After Svami’s tirobhava in 1977 his whole library was eventually donated to the library of the University of Basel by Phyllis Imhof in 1987. He had rented a room in her house in Basel which she had kept as it was for another 10 years. In 2010 Benedikt Vögeli, the official responsible for this collection, informed us that Svami’s library contained ca. 250 volumes or eight shelf metres, half of them in Indian languages. Handwritten texts however, were never given to the UB Basel. In the year 2001, a scientific assistant dealt with the collection. Subsequently the head of the UB decided, after consulting experts at the University of Basel, to hand over the section in Indian languages (ca. 140 titles) to the department of Indology at the University of Zürich. The rest was catalogued by the UB Basel and included into their stock insofar as they were not already part of it. The duplicates were given to the Indogermanistic library of the University of Basel (under Prof. Dr. Rudolf Wachter).
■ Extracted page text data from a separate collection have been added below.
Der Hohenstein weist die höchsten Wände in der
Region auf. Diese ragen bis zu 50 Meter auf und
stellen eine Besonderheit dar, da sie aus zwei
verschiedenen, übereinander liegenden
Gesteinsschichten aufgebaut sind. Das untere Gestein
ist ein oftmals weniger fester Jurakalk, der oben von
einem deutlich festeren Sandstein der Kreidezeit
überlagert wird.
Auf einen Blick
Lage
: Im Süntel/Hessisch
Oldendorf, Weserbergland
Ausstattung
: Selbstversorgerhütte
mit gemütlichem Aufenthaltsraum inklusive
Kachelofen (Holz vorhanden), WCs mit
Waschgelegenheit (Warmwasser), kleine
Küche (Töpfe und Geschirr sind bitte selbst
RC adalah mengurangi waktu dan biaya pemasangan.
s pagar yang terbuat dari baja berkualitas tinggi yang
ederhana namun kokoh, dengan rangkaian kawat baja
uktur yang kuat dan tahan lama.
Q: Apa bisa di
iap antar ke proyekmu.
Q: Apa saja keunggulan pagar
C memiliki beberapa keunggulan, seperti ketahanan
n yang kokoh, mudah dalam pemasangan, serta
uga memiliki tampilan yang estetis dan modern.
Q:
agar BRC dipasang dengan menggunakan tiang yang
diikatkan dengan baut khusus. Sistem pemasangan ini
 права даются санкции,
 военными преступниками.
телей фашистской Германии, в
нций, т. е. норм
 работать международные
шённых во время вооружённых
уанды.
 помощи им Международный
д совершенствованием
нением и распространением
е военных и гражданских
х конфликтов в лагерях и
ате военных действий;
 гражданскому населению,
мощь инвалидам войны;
Of the more or less 140 titles of the ”collection Schulze” now 27 titles in English and German language are to be found in the catalogue of the IDS Library Association Basel Bern. The titles in Indian languages, however, obviously didn’t go to the Department of Indology of the University of Zürich, but back to Mrs. Imhof. She bequethed them in 1989 to Mr. Georg Wagner, who had been studying under Svami in Basel in the early Seventies and who also knew Sanskrit. As that part of the estate, that belonged to Svami, contains round about 140 titles and mostly in Indian languages, they are most probably exactly those books that were originally meant to go to Zürich.
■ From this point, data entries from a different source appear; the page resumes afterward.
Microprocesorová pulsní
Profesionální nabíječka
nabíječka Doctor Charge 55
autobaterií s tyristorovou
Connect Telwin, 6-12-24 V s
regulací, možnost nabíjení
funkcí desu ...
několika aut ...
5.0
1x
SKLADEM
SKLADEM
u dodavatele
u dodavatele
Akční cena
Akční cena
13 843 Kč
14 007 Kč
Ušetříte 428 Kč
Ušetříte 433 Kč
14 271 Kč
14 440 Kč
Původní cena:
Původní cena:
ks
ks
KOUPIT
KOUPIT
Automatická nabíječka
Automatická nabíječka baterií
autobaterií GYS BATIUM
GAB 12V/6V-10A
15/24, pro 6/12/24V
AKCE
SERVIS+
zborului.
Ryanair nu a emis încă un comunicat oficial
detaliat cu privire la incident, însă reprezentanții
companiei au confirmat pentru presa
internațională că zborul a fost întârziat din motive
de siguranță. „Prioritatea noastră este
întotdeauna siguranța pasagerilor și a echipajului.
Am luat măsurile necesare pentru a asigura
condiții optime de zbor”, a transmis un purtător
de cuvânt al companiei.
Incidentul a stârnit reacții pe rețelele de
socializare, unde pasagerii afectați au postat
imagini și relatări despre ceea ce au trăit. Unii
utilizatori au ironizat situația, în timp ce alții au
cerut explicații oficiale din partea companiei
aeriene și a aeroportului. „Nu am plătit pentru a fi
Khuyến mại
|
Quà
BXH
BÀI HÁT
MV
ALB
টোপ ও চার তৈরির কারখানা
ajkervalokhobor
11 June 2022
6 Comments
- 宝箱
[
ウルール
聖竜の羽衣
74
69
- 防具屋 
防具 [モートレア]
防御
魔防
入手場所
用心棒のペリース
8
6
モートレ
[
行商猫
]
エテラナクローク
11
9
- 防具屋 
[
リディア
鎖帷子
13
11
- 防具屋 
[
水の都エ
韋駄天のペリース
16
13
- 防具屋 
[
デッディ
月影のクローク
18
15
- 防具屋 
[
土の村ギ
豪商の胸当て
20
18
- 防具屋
After Georg Wagner’s demise in 2013 his son and heir, Pasqual Wagner, contacted us via Prof. Dr. Frank Neubert of the Department of Religious Studies at the University of Bern. He generously donated these books to the Sadananda-archive where they will be stored and further worked with. The estate not only comprises books that also contain handwritten comments and translations by Svami but other manuscripts of Svami as well, that had been inherited by his father after the demise of Phyllis Imoff in 1989.

We hereby express our gratitude to all who were involved in saving these texts which are very valuable for our work/seva, especially Pasqual Wagner, Prof. Dr. Frank Neubert and Ursula Bründler Stadler, who had kindly stored the books/texts for about two years.